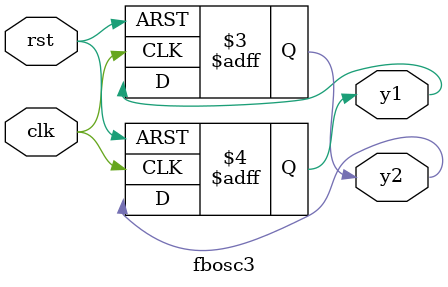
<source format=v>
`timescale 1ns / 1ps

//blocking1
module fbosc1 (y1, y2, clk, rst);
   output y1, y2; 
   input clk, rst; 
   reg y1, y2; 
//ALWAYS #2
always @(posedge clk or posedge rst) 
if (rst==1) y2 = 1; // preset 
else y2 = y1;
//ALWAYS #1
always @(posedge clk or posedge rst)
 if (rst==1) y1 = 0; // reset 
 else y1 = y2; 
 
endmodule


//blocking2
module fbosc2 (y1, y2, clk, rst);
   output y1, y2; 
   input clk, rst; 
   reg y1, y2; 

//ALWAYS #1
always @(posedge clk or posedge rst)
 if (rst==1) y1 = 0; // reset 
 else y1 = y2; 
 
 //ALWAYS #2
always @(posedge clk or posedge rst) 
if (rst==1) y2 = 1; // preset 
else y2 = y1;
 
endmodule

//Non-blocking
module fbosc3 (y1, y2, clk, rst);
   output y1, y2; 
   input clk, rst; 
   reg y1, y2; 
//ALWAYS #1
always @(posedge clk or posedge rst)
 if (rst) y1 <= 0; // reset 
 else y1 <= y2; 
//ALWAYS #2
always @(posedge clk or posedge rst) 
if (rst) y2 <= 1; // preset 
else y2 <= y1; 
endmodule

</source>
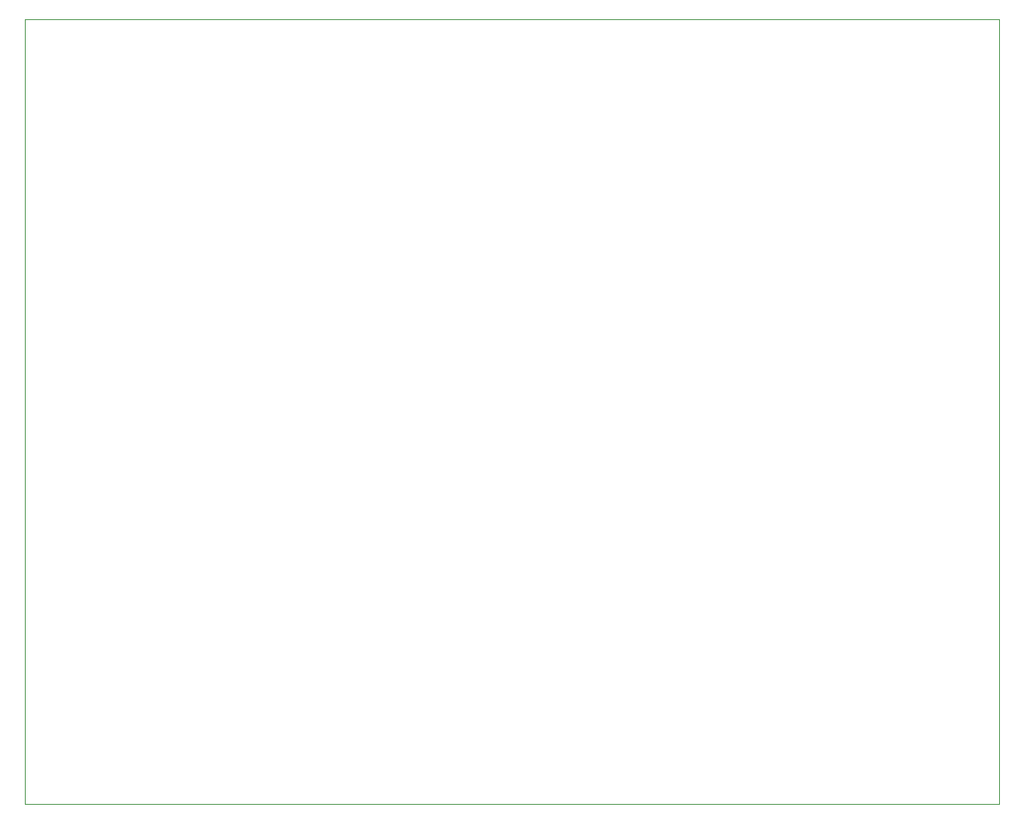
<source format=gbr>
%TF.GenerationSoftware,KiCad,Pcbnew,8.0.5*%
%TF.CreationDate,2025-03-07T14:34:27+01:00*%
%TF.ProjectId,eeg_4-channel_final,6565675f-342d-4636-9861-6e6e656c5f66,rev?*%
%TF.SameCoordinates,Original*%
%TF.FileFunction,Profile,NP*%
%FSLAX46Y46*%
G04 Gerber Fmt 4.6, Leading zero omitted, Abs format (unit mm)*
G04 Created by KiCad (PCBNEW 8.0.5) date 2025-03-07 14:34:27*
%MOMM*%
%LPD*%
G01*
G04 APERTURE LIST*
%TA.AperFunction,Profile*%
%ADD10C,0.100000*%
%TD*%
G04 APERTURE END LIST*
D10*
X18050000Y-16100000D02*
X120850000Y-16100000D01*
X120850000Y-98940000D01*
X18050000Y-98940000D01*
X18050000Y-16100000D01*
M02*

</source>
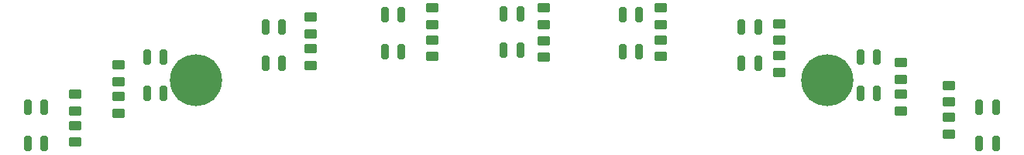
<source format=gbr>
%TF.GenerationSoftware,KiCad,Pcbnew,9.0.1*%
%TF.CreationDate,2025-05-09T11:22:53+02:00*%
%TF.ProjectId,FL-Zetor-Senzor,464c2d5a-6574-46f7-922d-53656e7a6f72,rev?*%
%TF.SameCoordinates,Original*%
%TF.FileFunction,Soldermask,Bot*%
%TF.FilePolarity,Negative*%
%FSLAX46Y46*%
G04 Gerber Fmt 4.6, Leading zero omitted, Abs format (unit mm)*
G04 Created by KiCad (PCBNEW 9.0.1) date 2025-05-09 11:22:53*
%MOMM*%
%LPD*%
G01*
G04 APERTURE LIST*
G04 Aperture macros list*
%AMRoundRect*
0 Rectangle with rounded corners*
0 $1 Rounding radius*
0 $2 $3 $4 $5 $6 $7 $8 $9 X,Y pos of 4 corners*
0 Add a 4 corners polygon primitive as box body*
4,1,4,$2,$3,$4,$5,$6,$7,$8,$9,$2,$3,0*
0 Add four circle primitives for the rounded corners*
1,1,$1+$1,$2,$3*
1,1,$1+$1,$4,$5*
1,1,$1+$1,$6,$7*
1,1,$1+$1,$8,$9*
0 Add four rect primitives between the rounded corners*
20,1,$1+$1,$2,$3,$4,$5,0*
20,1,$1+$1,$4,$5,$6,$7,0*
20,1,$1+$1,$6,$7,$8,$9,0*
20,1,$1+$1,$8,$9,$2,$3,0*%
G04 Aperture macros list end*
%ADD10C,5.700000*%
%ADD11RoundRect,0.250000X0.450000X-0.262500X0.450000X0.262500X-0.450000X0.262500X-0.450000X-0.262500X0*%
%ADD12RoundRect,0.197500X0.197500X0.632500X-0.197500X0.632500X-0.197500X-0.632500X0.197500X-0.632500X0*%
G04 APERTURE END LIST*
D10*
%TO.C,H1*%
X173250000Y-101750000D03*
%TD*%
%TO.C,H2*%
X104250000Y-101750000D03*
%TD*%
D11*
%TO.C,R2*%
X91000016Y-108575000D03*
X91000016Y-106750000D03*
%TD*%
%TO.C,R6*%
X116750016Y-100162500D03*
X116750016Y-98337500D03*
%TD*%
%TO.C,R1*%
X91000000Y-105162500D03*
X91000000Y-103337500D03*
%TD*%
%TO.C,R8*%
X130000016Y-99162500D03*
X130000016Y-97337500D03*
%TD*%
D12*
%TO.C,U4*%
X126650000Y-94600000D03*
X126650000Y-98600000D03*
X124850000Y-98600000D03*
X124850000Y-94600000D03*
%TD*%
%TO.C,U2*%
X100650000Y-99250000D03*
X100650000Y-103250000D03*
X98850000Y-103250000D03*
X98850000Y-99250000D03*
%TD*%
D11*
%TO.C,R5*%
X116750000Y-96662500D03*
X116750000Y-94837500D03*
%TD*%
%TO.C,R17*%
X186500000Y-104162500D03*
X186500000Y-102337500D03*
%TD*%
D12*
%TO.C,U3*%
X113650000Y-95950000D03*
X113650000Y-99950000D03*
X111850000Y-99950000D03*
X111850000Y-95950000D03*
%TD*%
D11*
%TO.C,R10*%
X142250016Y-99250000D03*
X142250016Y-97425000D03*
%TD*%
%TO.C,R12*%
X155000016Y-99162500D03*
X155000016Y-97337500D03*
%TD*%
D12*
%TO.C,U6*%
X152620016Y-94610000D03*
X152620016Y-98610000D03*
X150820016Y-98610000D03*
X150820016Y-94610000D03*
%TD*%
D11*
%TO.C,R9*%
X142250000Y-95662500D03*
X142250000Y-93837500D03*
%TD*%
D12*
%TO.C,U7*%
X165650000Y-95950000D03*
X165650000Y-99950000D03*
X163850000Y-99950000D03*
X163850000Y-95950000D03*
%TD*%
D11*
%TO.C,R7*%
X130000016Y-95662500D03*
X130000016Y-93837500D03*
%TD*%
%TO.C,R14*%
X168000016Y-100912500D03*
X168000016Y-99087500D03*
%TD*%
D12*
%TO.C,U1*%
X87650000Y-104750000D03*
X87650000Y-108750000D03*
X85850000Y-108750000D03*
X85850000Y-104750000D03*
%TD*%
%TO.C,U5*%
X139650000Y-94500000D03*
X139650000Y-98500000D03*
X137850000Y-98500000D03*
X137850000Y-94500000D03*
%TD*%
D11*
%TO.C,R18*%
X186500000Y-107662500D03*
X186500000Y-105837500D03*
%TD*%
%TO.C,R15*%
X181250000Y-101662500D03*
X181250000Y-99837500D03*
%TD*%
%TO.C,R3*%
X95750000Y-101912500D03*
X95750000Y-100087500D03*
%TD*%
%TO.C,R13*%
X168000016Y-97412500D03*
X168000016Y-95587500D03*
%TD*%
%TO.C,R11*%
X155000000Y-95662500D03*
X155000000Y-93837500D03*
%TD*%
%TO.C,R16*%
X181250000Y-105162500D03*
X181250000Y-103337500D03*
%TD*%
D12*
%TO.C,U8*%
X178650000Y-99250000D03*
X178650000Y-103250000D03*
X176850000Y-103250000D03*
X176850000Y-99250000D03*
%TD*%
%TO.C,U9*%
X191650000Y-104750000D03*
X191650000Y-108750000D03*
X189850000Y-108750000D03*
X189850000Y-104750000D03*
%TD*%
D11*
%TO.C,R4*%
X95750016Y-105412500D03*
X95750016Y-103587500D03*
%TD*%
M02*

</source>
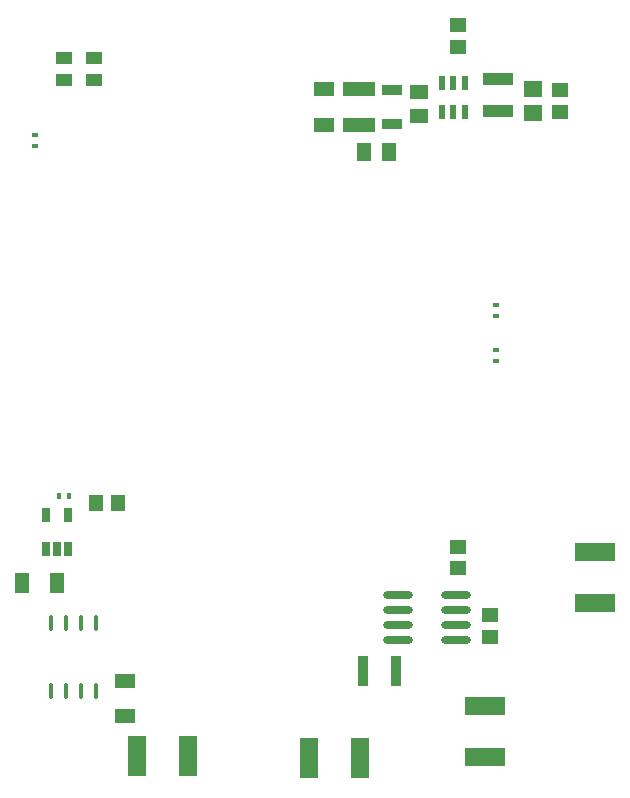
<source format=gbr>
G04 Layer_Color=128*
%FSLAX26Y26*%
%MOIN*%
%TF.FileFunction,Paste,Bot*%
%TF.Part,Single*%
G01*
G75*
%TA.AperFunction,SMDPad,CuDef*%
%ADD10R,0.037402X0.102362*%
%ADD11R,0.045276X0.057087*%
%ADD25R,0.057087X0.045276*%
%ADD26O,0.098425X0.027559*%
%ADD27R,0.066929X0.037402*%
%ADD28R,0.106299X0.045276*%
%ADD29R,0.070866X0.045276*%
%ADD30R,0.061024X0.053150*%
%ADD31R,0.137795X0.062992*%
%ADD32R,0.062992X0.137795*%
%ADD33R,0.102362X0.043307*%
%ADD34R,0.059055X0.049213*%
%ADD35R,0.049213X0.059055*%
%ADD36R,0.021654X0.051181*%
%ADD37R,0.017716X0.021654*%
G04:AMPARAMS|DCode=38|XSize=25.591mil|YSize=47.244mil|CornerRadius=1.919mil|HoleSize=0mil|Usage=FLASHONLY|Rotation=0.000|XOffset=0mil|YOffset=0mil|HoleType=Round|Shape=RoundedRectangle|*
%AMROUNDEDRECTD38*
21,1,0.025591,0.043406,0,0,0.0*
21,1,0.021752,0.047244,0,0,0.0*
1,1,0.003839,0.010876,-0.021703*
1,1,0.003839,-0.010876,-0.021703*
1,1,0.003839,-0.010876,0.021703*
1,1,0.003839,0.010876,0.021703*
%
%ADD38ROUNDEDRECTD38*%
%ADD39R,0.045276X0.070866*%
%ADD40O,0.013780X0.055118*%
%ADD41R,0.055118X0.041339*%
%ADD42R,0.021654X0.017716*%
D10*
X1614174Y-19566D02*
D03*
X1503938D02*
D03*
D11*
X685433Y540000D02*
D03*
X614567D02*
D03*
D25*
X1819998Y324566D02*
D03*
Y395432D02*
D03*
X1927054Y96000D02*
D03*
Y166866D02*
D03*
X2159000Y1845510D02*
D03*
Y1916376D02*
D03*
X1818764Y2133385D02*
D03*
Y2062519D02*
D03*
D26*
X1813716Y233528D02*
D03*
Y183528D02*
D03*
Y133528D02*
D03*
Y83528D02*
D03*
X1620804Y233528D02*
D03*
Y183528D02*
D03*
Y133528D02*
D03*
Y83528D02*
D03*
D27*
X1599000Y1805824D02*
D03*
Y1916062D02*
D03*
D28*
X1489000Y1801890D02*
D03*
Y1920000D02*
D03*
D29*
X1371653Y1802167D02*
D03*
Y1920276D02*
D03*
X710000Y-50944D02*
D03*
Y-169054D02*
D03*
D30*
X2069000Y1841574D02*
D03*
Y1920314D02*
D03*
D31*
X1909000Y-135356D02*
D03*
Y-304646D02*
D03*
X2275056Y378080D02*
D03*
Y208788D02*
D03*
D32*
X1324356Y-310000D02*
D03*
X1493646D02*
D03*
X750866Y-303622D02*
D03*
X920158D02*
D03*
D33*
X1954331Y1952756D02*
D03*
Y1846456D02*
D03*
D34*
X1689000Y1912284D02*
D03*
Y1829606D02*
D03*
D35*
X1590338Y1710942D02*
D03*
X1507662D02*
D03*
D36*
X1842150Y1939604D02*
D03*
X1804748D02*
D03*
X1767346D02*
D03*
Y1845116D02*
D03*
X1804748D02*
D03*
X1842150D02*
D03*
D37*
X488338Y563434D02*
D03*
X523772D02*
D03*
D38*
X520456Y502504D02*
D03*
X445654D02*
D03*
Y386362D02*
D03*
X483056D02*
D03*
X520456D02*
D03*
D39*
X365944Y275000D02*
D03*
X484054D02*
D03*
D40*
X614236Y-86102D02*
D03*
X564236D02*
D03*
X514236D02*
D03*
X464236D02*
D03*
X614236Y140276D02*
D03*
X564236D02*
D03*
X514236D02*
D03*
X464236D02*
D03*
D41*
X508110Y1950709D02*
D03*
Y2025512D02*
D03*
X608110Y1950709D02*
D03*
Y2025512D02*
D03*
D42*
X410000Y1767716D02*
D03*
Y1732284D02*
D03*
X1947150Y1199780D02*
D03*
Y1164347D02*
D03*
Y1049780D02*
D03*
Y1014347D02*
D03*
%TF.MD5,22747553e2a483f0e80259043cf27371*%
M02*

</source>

--------------------------------

[HOW TO COMPLETE THIS TASK] Please, from the material above, copy only the lines from the line with "X173250000Y-101750000D03*" up to and including the line with "X152620016Y-98610000D03*", exactly as written.

[ANSWER BOX]
X173250000Y-101750000D03*
%TD*%
%TO.C,H2*%
X104250000Y-101750000D03*
%TD*%
D11*
%TO.C,R2*%
X91000016Y-108575000D03*
X91000016Y-106750000D03*
%TD*%
%TO.C,R6*%
X116750016Y-100162500D03*
X116750016Y-98337500D03*
%TD*%
%TO.C,R1*%
X91000000Y-105162500D03*
X91000000Y-103337500D03*
%TD*%
%TO.C,R8*%
X130000016Y-99162500D03*
X130000016Y-97337500D03*
%TD*%
D12*
%TO.C,U4*%
X126650000Y-94600000D03*
X126650000Y-98600000D03*
X124850000Y-98600000D03*
X124850000Y-94600000D03*
%TD*%
%TO.C,U2*%
X100650000Y-99250000D03*
X100650000Y-103250000D03*
X98850000Y-103250000D03*
X98850000Y-99250000D03*
%TD*%
D11*
%TO.C,R5*%
X116750000Y-96662500D03*
X116750000Y-94837500D03*
%TD*%
%TO.C,R17*%
X186500000Y-104162500D03*
X186500000Y-102337500D03*
%TD*%
D12*
%TO.C,U3*%
X113650000Y-95950000D03*
X113650000Y-99950000D03*
X111850000Y-99950000D03*
X111850000Y-95950000D03*
%TD*%
D11*
%TO.C,R10*%
X142250016Y-99250000D03*
X142250016Y-97425000D03*
%TD*%
%TO.C,R12*%
X155000016Y-99162500D03*
X155000016Y-97337500D03*
%TD*%
D12*
%TO.C,U6*%
X152620016Y-94610000D03*
X152620016Y-98610000D03*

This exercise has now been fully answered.